Scatter Plot Diagram
A scatter plot or scatter diagram is a way of identifying if there’s a relationship between two sets of data. It’s a quantitative method for determining whether two variables are correlated, like testing potential causes identified in your fishbone diagram.
To create a scatter diagram, you plot your independent variable (or your suspected cause) on the x-axis and your dependent variable (the effect) on the y-axis. If the pattern shows a line or curve, you can easily tell that the variables are correlated and you can continue with a regression or correlation analysis.
Failure Mode and Effects Analysis (FMEA)
Failure mode and effects analysis (FMEA) is an approach used to identify all the potential failures in a design, manufacturing process, assembly process, product or service. It includes two main components: Failure modes and effects analysis.
Failure modes include different ways, or modes in which something might fail. Failures are any errors or defects, especially ones that affect the customer. Effects analysis involves looking at the consequences of those failures.
Root Cause Analysis: How Technology Can Help
Let’s go back to our previous example, where your production line isn’t applying the label correctly to the bottle. Beyond identifying the cause of the issue, what role can technology play to help prevent this from happening in the future?
Adopting a solution like Connected Worker® by Parsable can help drive compliance, consistency in the way CIL is carried out, provide access to powerful data and help drive improvements among your team. Let’s dive into this further.

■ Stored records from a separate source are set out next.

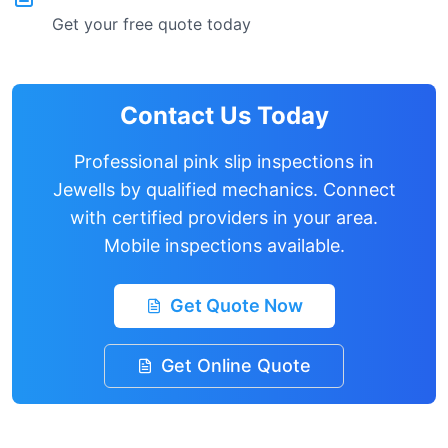
Get your free quote today
Contact Us Today
Professional pink slip inspections in
Jewells
by qualified mechanics. Connect
with certified providers in your area.
Mobile inspections available.
Get Quote Now
Get Online Quote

If you’re still relying on paper-based processes, in this case, when an issue arises someone from your team would enter that into a database or system of record. Then, the report would be sent to a manager or compliance lead for review. A team member would then perform a root cause analysis to understand the problem. Think of all the time that’s wasted.
In this situation, it’s likely that your overall equipment effectiveness (OEE), the percentage of planned production time that is truly productive, is low. This could be because you have a lot of unplanned downtime or it’s a quality issue. Maybe your machine is from 1947, it’s old and needs more frequent CIL. How do you know if your team is carrying out CIL frequently enough to prevent these unplanned shutdowns? It could be an old machine that still runs steady, similar to an old car that just needs more oil changes.
Perhaps, the process is not being followed because workers are relying on their memories, which led to the machine issue in the first place.
With Connected Worker, once you’ve identified the root cause, you can digitally document the CIL process and make it available to your operators on a mobile device.
They now have a clear understanding of how to perform CIL correctly, and don’t need to rely on their memory or institutional, or tribal, knowledge. You now have visibility into what is being done, the quality of the CIL carried out by your team, and you have data into how often CIL is taking place.
You will be able to drive completion rates, compliance and consistency by holding everybody accountable on executing the important routines that will enable your operation to excel. With the visibility you obtain, you can make the system or process work for your operation instead of your operation working for the system.
Connected Worker enables workers to easily capture the data to understand the “why” that leads to the real root cause. Once you’ve identified the issue, the next step is to implement a solution that will help incrementally drive continuous improvement.